● **Description of the task**
The records that follow are to be repeated exactly, without any pictures.

===== Information shown

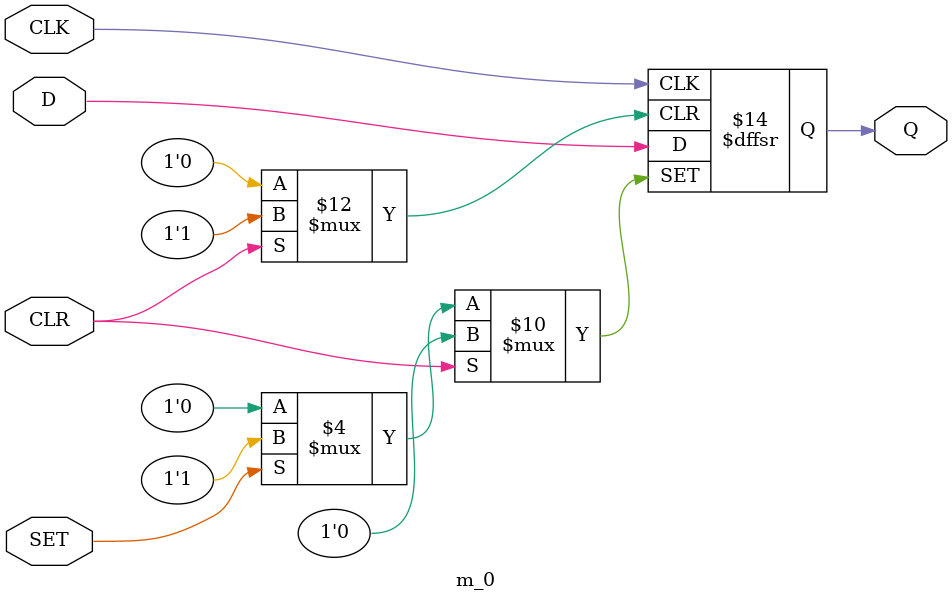
<source format=v>
/* Generated by Yosys 0.20 (git sha1 4fcb95ed087, clang  -fPIC -Os) */

(* src = "dffsr.v:1.1-29.10" *)
module m_0(CLK, SET, CLR, D, Q);
  (* src = "dffsr.v:8.7-8.10" *)
  input CLK;
  wire CLK;
  (* src = "dffsr.v:9.24-9.27" *)
  input CLR;
  wire CLR;
  (* src = "dffsr.v:9.29-9.30" *)
  input D;
  wire D;
  (* src = "dffsr.v:10.24-10.25" *)
  output Q;
  reg Q;
  (* src = "dffsr.v:9.19-9.22" *)
  input SET;
  wire SET;
  (* src = "dffsr.v:19.3-25.18" *)
  always @(posedge CLK, posedge SET, posedge CLR)
    if (CLR) Q <= 1'b0;
    else if (SET) Q <= 1'b1;
    else Q <= D;
endmodule

</source>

==========

● **Answer**
<source format=v>
/* Generated by Yosys 0.20 (git sha1 4fcb95ed087, clang  -fPIC -Os) */

(* src = "dffsr.v:1.1-29.10" *)
module m_0(CLK, SET, CLR, D, Q);
  (* src = "dffsr.v:8.7-8.10" *)
  input CLK;
  wire CLK;
  (* src = "dffsr.v:9.24-9.27" *)
  input CLR;
  wire CLR;
  (* src = "dffsr.v:9.29-9.30" *)
  input D;
  wire D;
  (* src = "dffsr.v:10.24-10.25" *)
  output Q;
  reg Q;
  (* src = "dffsr.v:9.19-9.22" *)
  input SET;
  wire SET;
  (* src = "dffsr.v:19.3-25.18" *)
  always @(posedge CLK, posedge SET, posedge CLR)
    if (CLR) Q <= 1'b0;
    else if (SET) Q <= 1'b1;
    else Q <= D;
endmodule

</source>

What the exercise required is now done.